Immunohistochemistry

After deparaffinization, tissue Sect. 5 μm thick underwent antigen retrieval using proteinase K (S3020; Dako) in Tris-EDTA buffer (93,283; Sigma). Then the sections were incubated with 3% hydrogen peroxide (H0300; Samchun Chemical) in methyl alcohol (59; Duksan) to block endogenous peroxidase activity. Sections were stained with reagents (S0809, K4001, K400311–2, K346811–2, and CS703; Dako) according to the manufacturer’s instructions. Primary antibodies against alpha-SMA (ab7817; Abcam, 1:5,000), Col1a1 (PA5–29,569; Invitrogen, 1:800), IL-6 (NB600–1131; NOVUS, 1:600), IL-4 (PA5-25165; Invitrogen, 1:200), IL-17 A (ab79056; Abcam, 1:600), TNF-alpha (Ab6671; Abcam, 1:150), and IL-1 beta (NB600–633; NOVUS, 1:400) were used for staining.

Immunofluorescence

Tissue Sect. 5 μm thick were deparaffinized and underwent antigen retrieval using proteinase K (S3020; Dako) in Tris-EDTA buffer (93,283; Sigma). The sections were incubated with 3% hydrogen peroxide (H0300; Samchun Chemical) in methyl alcohol (59; Duksan) to block endogenous peroxidase activity. Sections were stained with primary antibodies, including anti-CD4 (14–9766–82; eBioscience), anti-IL-4 conjugated with PE (12–7041–82; eBioscience), and anti-IL-17 A conjugated with FITC (11–7177–81; eBioscience), in 10% normal goat serum in PBS. In addition, sections were stained with anti-mouse IgG secondary antibody conjugated with APC (A-865; Thermo). Nuclei were stained with DAPI (D35271; Invitrogen) in PBS. All stained sections were imaged using a confocal laser scanning microscope (LSM700).

Statistical analysis

To analyze histology in skin and lung, the positive area of DAB-stained were assessed in IHC staining using ImageJ software. In confocal staining, the number of fluorescent cells was counted.

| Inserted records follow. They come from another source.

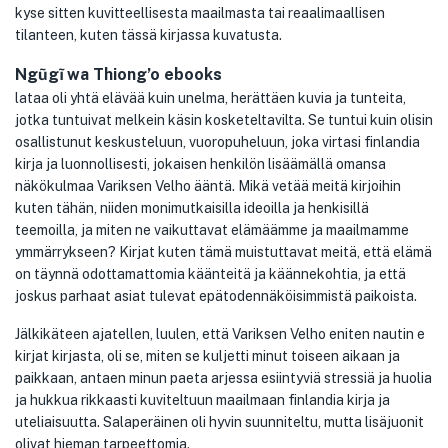
kyse sitten kuvitteellisesta maailmasta tai reaalimaallisen
tilanteen, kuten tässä kirjassa kuvatusta.
Ngũgĩ wa Thiong’o ebooks
lataa oli yhtä elävää kuin unelma, herättäen kuvia ja tunteita,
jotka tuntuivat melkein käsin kosketeltavilta. Se tuntui kuin olisin
osallistunut keskusteluun, vuoropuheluun, joka virtasi finlandia
kirja​ ja luonnollisesti, jokaisen henkilön lisäämällä omansa
näkökulmaa Variksen Velho ääntä. Mikä vetää meitä kirjoihin
kuten tähän, niiden monimutkaisilla ideoilla ja henkisillä
teemoilla, ja miten ne vaikuttavat elämäämme ja maailmamme
ymmärrykseen? Kirjat kuten tämä muistuttavat meitä, että elämä
on täynnä odottamattomia käänteitä ja käännekohtia, ja että
joskus parhaat asiat tulevat epätodennäköisimmistä paikoista.
Jälkikäteen ajatellen, luulen, että Variksen Velho eniten nautin e
kirjat​ kirjasta, oli se, miten se kuljetti minut toiseen aikaan ja
paikkaan, antaen minun paeta arjessa esiintyviä stressiä ja huolia
ja hukkua rikkaasti kuviteltuun maailmaan finlandia kirja​ ja
uteliaisuutta. Salaperäinen oli hyvin suunniteltu, mutta lisäjuonit
olivat hieman tarpeettomia.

The results are presented as the mean ± SEM. Statistical analysis between two groups was performed using an unpaired t-test. Statistical significance was determined using a p-value cut-off of 0.05. GraphPad Prism version 9.50 (GraphPad Software, San Diego, California, USA) for Windows was used to plot the data.